Au sein de GRAIN, Aziz a développé des relations de travail et des amitiés étroites avec nombre de nos collaborateurs et collaboratrices dans différentes parties du monde. Il est resté avec nous en Argentine et au Mexique, où il soutenait les luttes locales contre les ravages du néolibéralisme. Il nous mettait constamment en contact avec différents mouvements et militant-e-s à travers le monde, tels que le mouvement palestinien Boycott-Désinvestissement-Sanctions, les syndicats, les travailleurs des médias, les militant-e-s du numérique et les collectifs de travailleurs immigrés.
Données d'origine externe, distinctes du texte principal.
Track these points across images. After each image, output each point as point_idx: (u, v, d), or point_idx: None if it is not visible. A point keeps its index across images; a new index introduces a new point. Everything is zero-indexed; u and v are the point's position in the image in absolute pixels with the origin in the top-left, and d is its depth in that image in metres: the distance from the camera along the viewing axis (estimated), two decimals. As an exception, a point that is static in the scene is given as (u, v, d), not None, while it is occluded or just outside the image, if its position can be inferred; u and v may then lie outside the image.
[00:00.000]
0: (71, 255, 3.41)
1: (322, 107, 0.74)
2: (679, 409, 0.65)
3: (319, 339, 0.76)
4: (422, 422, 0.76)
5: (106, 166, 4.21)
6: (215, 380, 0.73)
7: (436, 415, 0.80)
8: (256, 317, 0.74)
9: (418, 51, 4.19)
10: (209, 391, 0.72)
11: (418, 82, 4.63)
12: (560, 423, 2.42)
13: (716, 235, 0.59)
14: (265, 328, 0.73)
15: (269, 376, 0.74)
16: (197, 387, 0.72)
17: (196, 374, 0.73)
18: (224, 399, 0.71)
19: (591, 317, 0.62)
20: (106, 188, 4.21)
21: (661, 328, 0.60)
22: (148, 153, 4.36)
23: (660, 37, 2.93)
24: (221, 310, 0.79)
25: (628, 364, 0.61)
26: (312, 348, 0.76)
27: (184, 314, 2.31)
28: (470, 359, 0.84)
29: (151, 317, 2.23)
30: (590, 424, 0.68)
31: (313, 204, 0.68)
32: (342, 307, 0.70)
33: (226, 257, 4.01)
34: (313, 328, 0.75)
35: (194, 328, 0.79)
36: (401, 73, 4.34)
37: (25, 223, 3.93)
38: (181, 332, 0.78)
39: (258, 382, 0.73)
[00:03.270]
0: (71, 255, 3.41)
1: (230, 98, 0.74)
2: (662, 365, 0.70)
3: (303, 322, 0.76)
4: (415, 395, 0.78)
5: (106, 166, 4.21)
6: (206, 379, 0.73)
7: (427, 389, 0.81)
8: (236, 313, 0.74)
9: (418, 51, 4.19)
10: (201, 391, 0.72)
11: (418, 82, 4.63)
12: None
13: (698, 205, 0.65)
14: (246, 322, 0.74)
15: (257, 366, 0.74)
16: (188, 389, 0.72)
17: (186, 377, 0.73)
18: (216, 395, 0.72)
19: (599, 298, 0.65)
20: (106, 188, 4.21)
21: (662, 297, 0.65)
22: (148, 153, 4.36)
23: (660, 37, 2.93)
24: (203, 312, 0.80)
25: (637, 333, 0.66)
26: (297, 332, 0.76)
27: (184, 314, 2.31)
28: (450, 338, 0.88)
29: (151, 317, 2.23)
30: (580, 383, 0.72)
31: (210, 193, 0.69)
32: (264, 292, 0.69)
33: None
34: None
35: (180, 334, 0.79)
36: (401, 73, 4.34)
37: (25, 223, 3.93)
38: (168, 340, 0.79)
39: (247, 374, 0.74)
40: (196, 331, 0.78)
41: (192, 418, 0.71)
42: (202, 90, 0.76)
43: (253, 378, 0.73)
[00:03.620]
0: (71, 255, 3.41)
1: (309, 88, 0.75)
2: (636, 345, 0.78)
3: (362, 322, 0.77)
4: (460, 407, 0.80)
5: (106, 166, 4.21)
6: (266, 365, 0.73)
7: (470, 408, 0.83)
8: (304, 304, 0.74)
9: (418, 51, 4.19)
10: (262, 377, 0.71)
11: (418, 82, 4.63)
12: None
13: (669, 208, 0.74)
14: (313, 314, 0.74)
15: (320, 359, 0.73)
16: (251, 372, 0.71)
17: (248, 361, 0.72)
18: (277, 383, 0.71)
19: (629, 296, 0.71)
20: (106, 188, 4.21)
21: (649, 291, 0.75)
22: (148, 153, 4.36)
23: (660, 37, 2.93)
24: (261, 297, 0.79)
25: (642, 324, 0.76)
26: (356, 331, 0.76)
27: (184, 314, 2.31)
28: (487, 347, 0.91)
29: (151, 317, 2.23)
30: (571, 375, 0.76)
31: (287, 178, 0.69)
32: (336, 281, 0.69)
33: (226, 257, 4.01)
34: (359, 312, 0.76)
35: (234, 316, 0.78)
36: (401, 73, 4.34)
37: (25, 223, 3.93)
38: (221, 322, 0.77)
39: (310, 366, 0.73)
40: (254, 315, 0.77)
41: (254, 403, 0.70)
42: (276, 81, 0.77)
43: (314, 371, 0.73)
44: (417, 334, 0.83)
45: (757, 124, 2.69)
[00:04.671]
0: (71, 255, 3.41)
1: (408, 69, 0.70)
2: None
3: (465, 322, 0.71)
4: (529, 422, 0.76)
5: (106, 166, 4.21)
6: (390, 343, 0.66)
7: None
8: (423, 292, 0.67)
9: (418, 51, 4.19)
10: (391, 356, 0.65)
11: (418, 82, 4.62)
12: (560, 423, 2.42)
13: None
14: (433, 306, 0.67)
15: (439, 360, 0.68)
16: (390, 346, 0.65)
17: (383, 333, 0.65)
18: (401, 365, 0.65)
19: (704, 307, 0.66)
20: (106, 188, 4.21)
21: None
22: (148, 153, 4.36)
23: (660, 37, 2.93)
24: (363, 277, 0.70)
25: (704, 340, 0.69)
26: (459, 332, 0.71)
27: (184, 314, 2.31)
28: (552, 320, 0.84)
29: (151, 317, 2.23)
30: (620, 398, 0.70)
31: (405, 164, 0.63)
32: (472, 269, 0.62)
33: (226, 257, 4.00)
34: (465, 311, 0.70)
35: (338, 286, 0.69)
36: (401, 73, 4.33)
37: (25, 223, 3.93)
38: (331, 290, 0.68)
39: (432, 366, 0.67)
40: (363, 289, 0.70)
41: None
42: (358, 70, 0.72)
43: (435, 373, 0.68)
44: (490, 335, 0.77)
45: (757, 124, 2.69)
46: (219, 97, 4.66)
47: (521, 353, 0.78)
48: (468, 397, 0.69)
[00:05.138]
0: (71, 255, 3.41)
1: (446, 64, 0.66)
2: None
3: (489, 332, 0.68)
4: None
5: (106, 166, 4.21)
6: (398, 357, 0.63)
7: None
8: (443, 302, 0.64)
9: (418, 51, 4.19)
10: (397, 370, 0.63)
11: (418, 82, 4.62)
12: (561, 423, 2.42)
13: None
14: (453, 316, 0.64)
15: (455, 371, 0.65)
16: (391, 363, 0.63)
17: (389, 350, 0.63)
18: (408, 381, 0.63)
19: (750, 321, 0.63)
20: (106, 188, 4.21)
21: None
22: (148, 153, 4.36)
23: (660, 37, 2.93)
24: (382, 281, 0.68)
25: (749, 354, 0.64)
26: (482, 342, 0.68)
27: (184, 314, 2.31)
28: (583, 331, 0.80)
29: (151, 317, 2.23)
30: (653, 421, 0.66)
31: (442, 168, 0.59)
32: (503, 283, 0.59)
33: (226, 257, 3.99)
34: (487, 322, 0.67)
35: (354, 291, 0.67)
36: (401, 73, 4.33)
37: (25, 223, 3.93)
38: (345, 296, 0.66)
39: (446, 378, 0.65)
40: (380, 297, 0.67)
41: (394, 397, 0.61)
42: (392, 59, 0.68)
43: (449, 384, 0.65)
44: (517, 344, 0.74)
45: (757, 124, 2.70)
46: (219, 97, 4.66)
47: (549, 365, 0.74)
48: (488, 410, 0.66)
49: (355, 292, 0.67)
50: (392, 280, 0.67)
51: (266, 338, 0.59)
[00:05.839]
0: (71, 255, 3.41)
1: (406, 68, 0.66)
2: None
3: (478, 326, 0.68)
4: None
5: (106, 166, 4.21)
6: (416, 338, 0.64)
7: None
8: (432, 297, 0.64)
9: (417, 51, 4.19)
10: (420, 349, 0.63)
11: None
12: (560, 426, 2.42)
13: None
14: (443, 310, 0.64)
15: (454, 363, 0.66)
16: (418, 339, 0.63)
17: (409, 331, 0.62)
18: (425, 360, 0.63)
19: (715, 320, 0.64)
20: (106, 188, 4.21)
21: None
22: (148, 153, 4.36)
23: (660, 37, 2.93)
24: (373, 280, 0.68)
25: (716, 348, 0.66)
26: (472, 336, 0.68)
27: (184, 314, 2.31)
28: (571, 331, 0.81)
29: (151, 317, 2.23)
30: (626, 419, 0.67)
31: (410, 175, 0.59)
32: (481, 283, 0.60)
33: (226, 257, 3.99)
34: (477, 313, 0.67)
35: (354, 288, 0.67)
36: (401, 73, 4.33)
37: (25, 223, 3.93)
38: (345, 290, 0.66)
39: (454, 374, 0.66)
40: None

Il nous a aidés à élaborer une stratégie pour travailler avec des organisations de vendeurs de rue en Asie, nous a rapprochés du réseau de recherche Asie-Pacifique et nous a présentés à des activistes maoris qui luttaient pour les droits collectifs des personnes en matière de semences, de biodiversité et de connaissances en Nouvelle-Zélande/Aotearoa. Tout récemment, Aziz a aidé bilaterals.org à créer une place pour une jeune membre de l’équipe en Afrique australe.

Les conseils très avisés d’Aziz, sa merveilleuse camaraderie, son humour mordant et son envergure intellectuelle vont cruellement nous manquer. Son anti-colonialisme, son anti-impérialisme et son anti-racisme faisaient partie de son ADN et nous inspiraient quotidiennement. Le départ d’Aziz laisse un vide dans nos cœurs, mais il a rempli nos vies d’ami-e-s, d’allié-e-s et de courage que nous n’aurions pas eus autrement.

Merci, Aziz, pour tout ce que tu étais. Nous ne l’oublierons jamais.

La nièce d’Aziz, Sana, et son frère Mansoor ont lancé une campagne de crowdfunding afin de créer une fondation en son nom. Tous les fonds récoltés seront distribués à des causes qui passionnaient Aziz, notamment Humanity First, le soutien aux paysans, la construction d’écoles et la situation critique du peuple palestinien. Si vous souhaitez apporter votre soutien, rendez-vous sur https://www.justgiving.com/crowdfunding/sana-ahmed-184

Footnotes

[1Aziz était néanmoins très critique à l’égard des ONG qui, selon lui, prenaient la place des mouvements sociaux, parlaient au nom des autres et travaillaient sur des "questions" d’une manière qui ne tenait pas compte de l’ensemble de la situation et qui affaiblissait la lutte.